Friday, November 2, 2012

Peggy van Lier

In her mid-twenties during World War II in Belgium, Peggy van Lier decided not to sit quietly by and just try to live through the Nazi occupation. So she joined in-your-face woman Dede de Jongh's Comet Line, a highly organized underground system that sheltered downed Allied pilots and smuggled them back to safety through Spain.

Pretending to be a worker with a Swedish Red Cross agency that provided food and clothing for children, van Lier actually helped to forge papers, organize hiding places, and supervise pilot escorts. Highly energetic, she inspired others to work harder and risk more and was so invaluable to the Line that she eventually received multiple national recognitions, including the Belgian Croix de Guerre with Palm and the Netherlands Resistance Cross.

On one occasion, she was taken and interrogated by what she later called "a fat, evil, rat-faced SS officer," but she remained so cool -- despite being told that they had just shot to death one of her co-workers -- that she fooled them into releasing her. Even though her identity was now badly compromised, van Lier still had to be ordered by her superior to escape to Great Britain before she would agree to stop her activities. And even in safety, she learned to parachute and kept up her training so she would be ready should they ever change their minds and decide to send her back in.

Peggy van Lier and the Comet Line saved more than 800 pilots, most of which would otherwise have unquestionably perished. But who was counting? Certainly not an in-your-face woman.

Thursday, November 1, 2012

Elizabeth Van Lew

Elizabeth Van Lew was only twenty-five-years old when her father died, leaving his thriving hardware business in Richmond, Virginia, to her and her brother. She had been educated at a Quaker school and her abolitionist leanings were so strong that the first thing she did when she received her inheritance was to talk her brother into freeing the family's nine slaves. And the second was to spend the entire $10,000 in cash she also received to buy up and free as many as possible of the family's former slaves' relatives.

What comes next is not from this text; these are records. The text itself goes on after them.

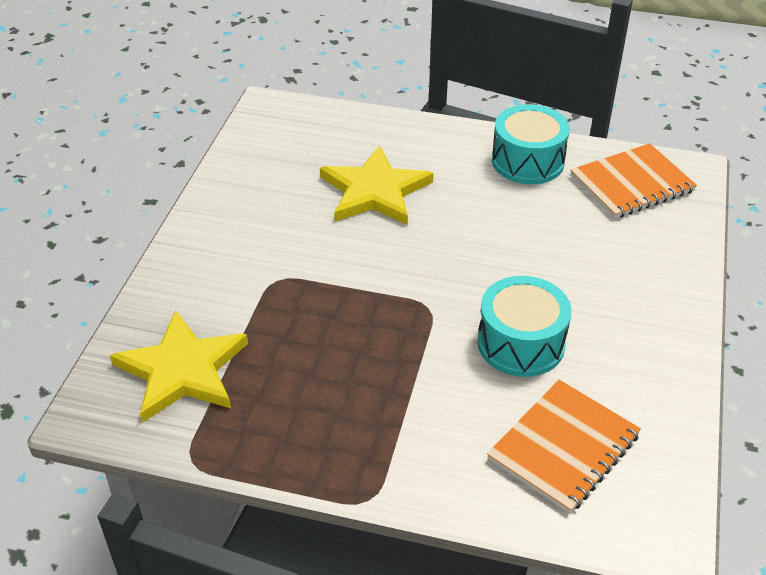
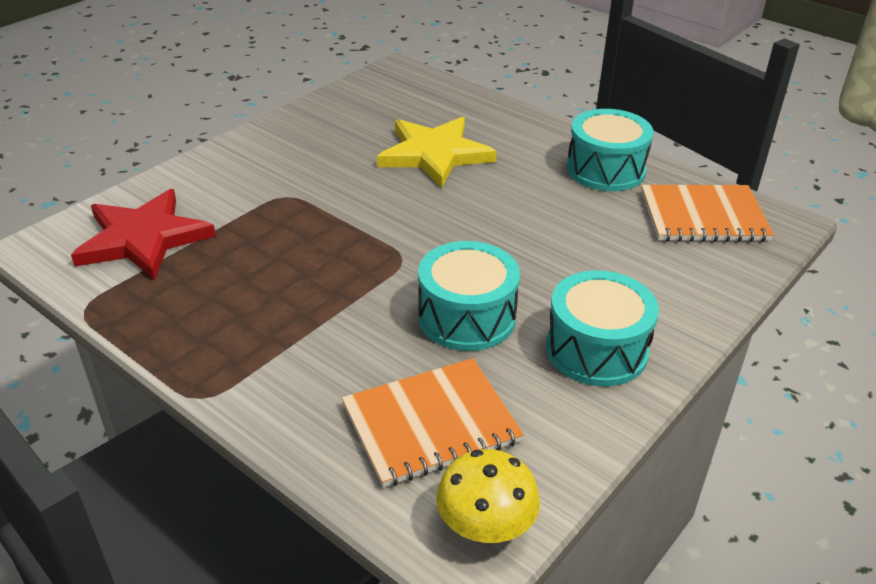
camera: 25 degrees right, 5 degrees down
(182, 370) = (143, 238): yellow star -> red star
(636, 335) = (596, 349): none -> turquoise drum
(660, 510) = (485, 524): none -> yellow mushroom

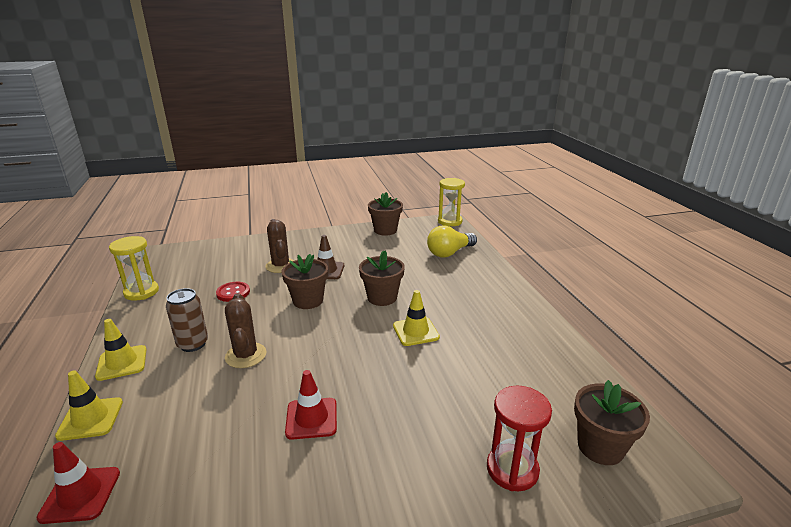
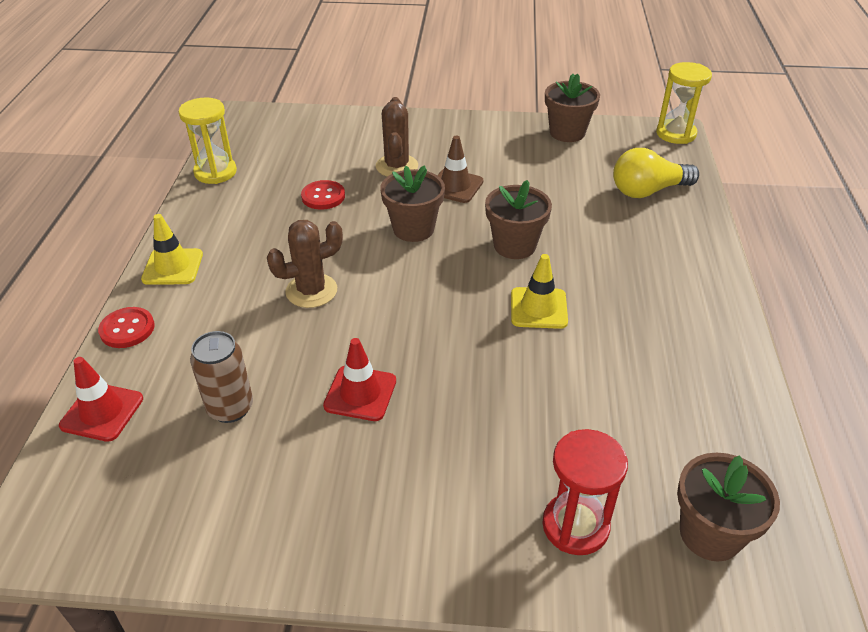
camera: 20 degrees right, 15 degrees up
(90, 419) = (127, 329): yellow traffic cone -> red button
(193, 344) = (255, 260): brown can -> brown can (230, 408)
(246, 355) = (311, 291): brown cactus -> brown cactus turned 60 degrees clockwise

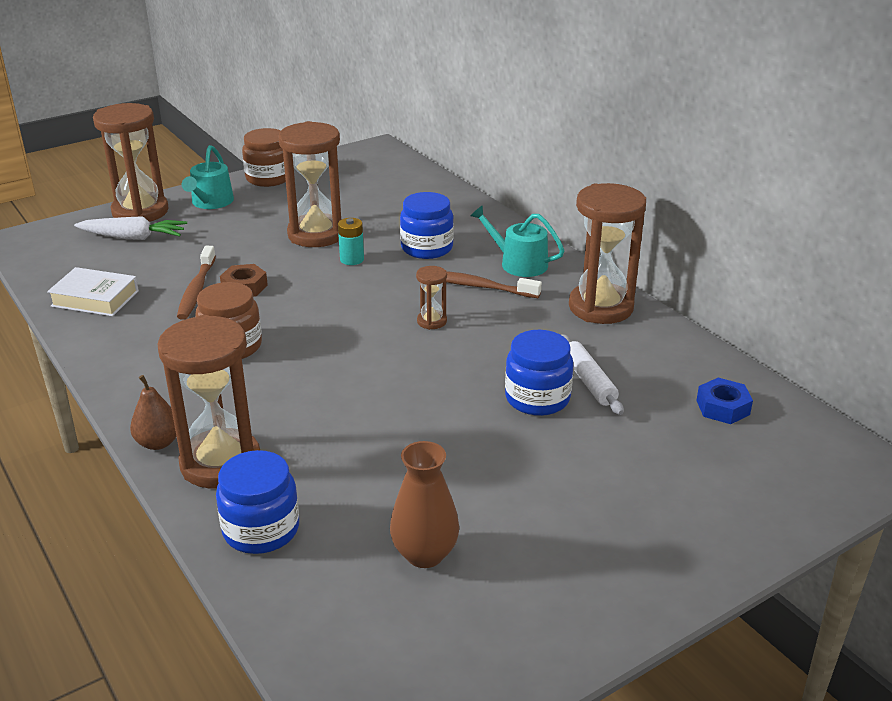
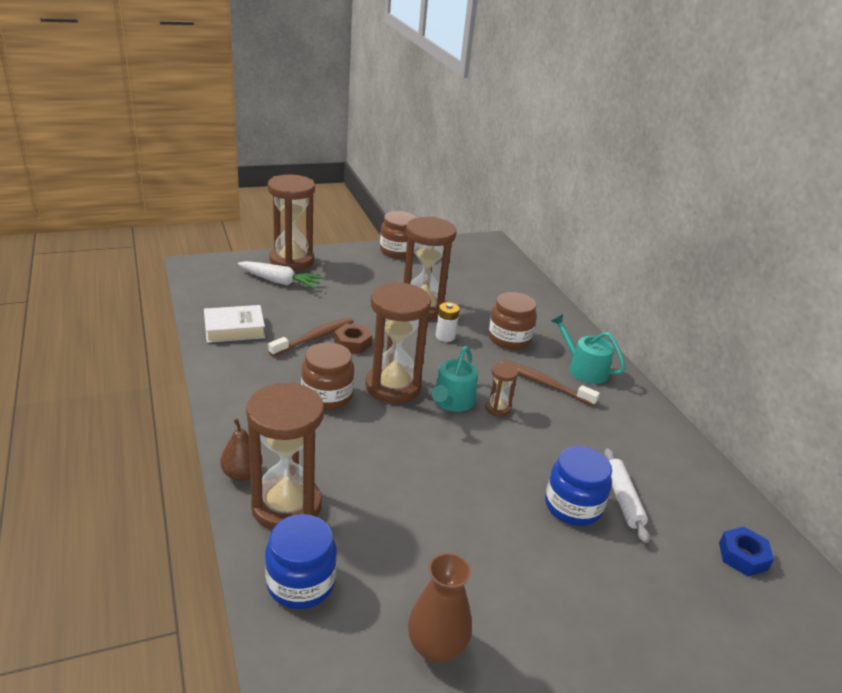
camera: 10 degrees right, 0 degrees up
(95, 298) = (234, 329): white book -> white book turned 45 degrees counterclockwise
(196, 290) = (314, 338): brown toothbrush -> brown toothbrush turned 150 degrees counterclockwise
(210, 202) = (347, 263): turquoise watering can -> turquoise watering can (452, 401)
(352, 259) = (445, 336): turquoise battery -> white battery
(427, 248) = (509, 338): blue jar -> brown jar
(600, 307) = (647, 427): brown hourglass -> brown hourglass (393, 386)

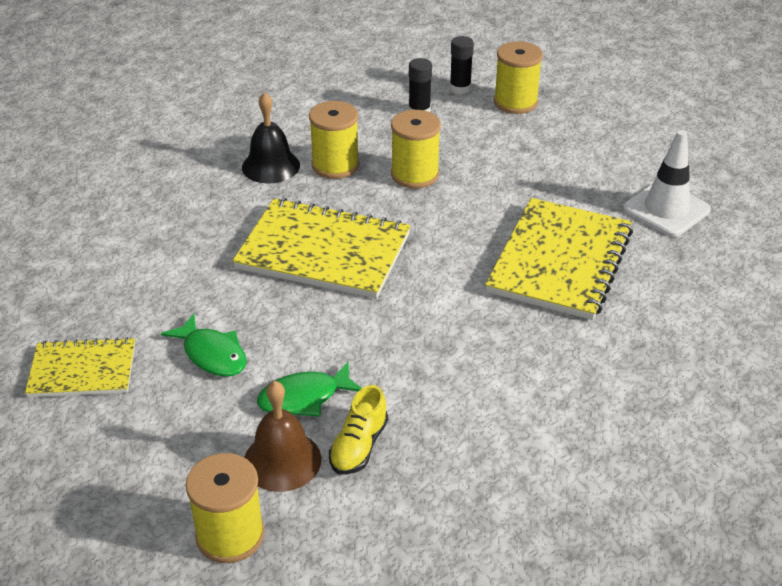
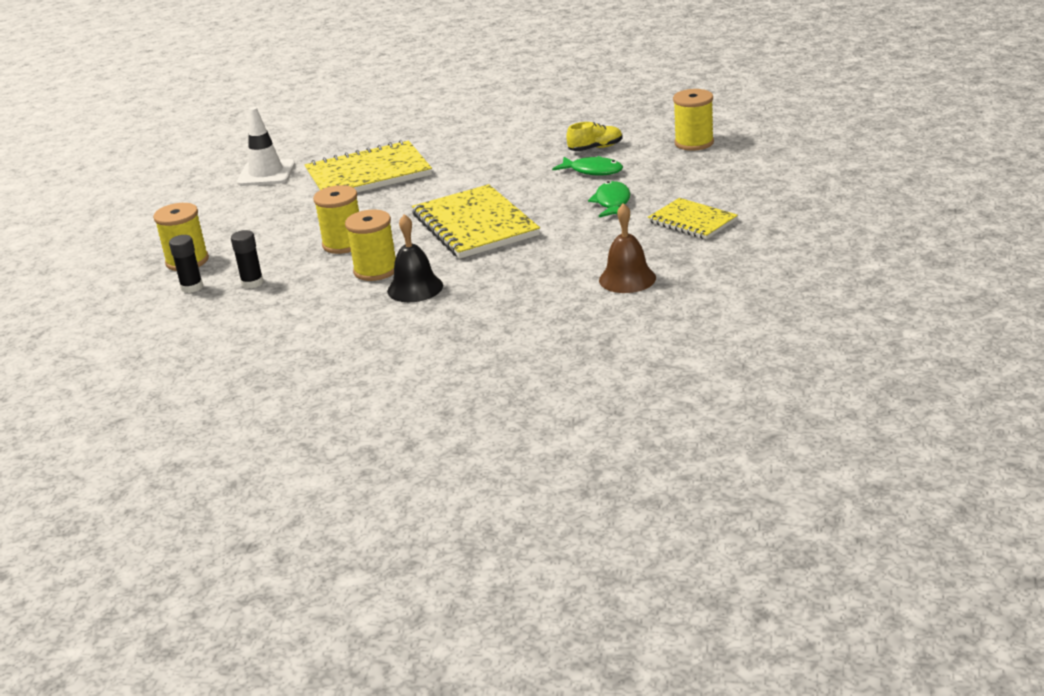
camera: 130 degrees left, 10 degrees down
(282, 460) = (637, 155): brown bell -> brown bell (627, 279)

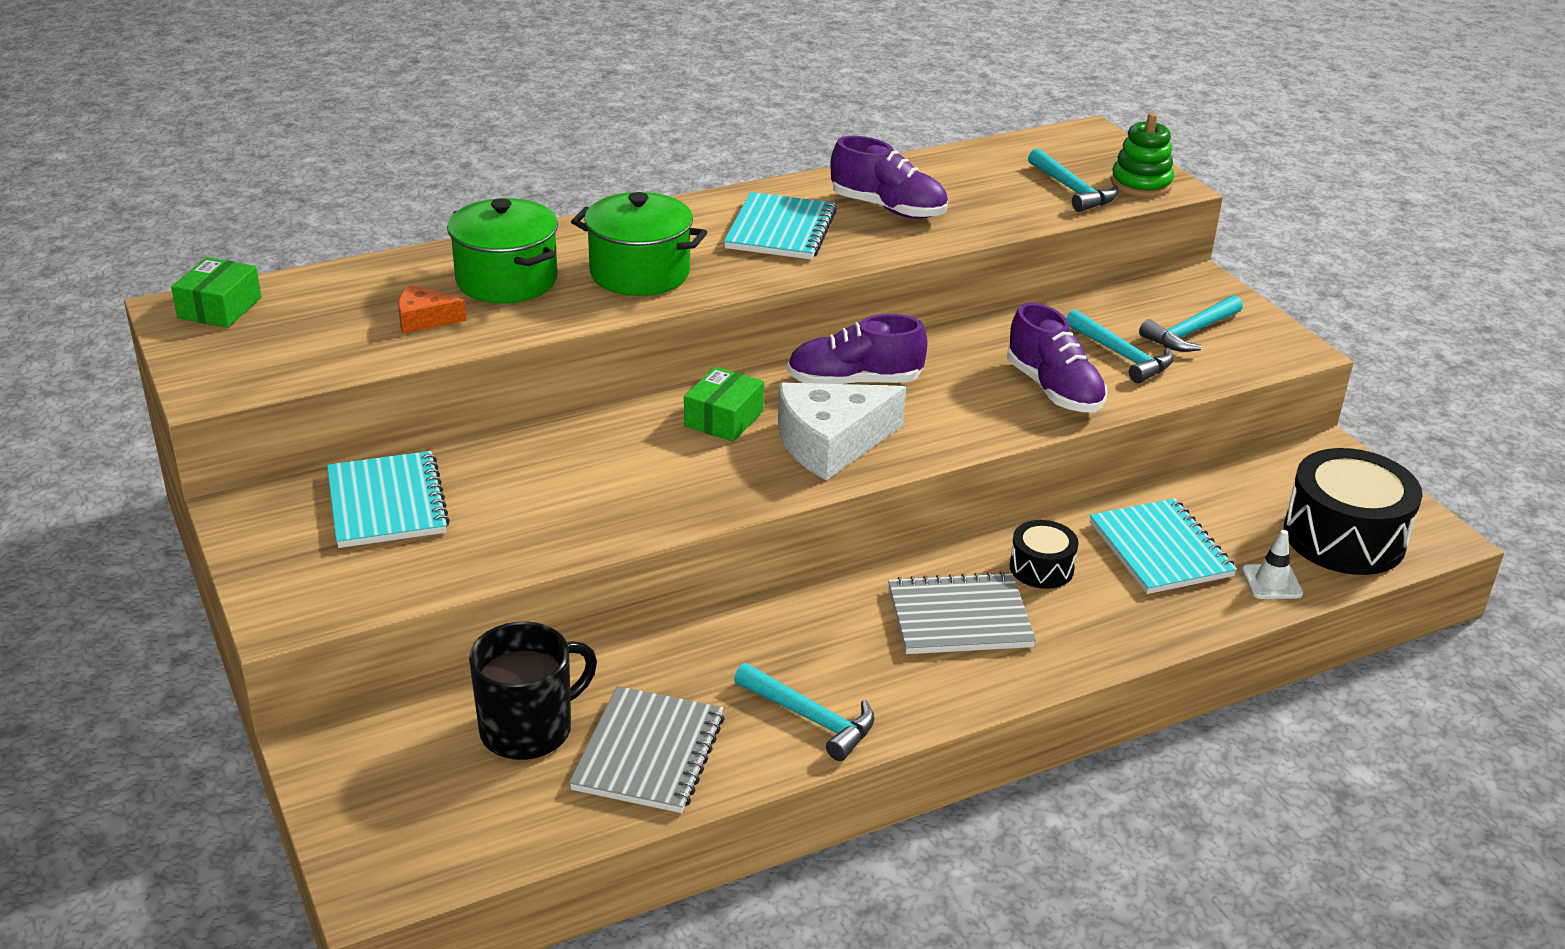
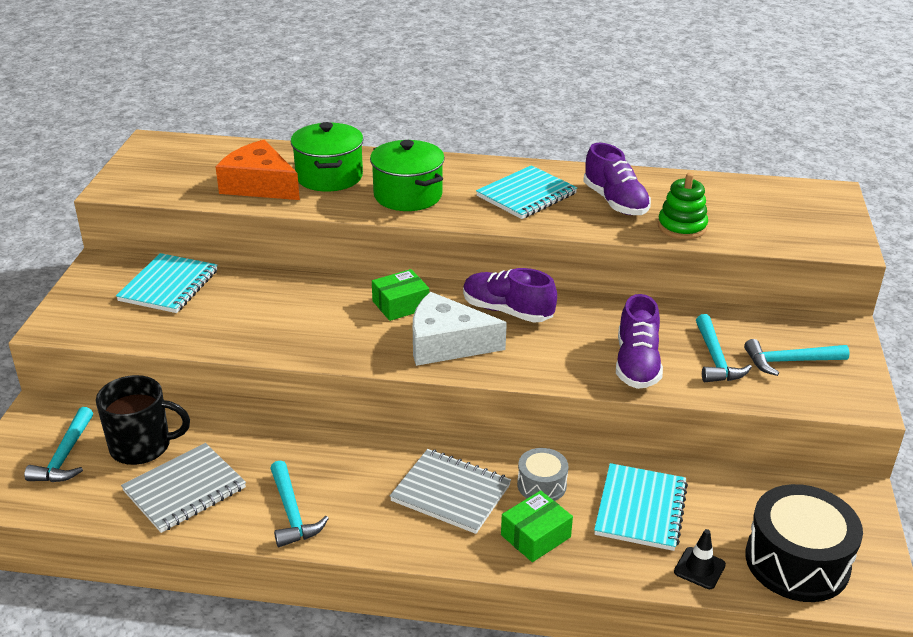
camera: 35 degrees right, 0 degrees up
(220, 308) = (171, 147): green box -> green box (535, 536)
(424, 319) = (259, 185): orange cheese -> orange cheese, size x1.95
(1041, 568) = (541, 485): black drum -> grey drum
(1072, 190) = (766, 228): turquoise hammer -> turquoise hammer (65, 456)
(1141, 184) = (827, 238): green stacking toy -> green stacking toy (682, 227)
(1271, 582) = (699, 568): white traffic cone -> black traffic cone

Then, as if that wasn't enough, when the Civil War began, Van Lew became active in earnest. Allowed to visit the Union Army prisoners at the Libby Prison, she brought them food and clothes, but also information on how to escape and find their way safely home. They, of course, returned the favor by giving her information about Confederate troop movements which she then smuggled out to the Union military leaders in hollow eggs.

Not satisfied yet, however, Van Lew proceeded to set up a bonafide spy ring, gathering information from multiple sources, including in-your-face woman Mary Bowser, a former family slave Van Lew talked into a position as household help in the home of Confederate President Jeff Davis himself! One highly placed Union officer credited her with "the greater portion of our intelligence in 1864-1865."

When the war was over, Van Lew hoisted the first American flag in Richmond, which didn't exactly make her popular with her neighbors. And despite the fact that she was allowed to have personally (and hide) all the paperwork outlining her importance as a spy, everyone knew she was made Postmaster of Richmond as a reward for something. To this day, Van Lew is seen by many in the U.S. South as a traitor to the cause. But regardless of all that, she was and will be remembered also as an unapologetically in-your-face woman.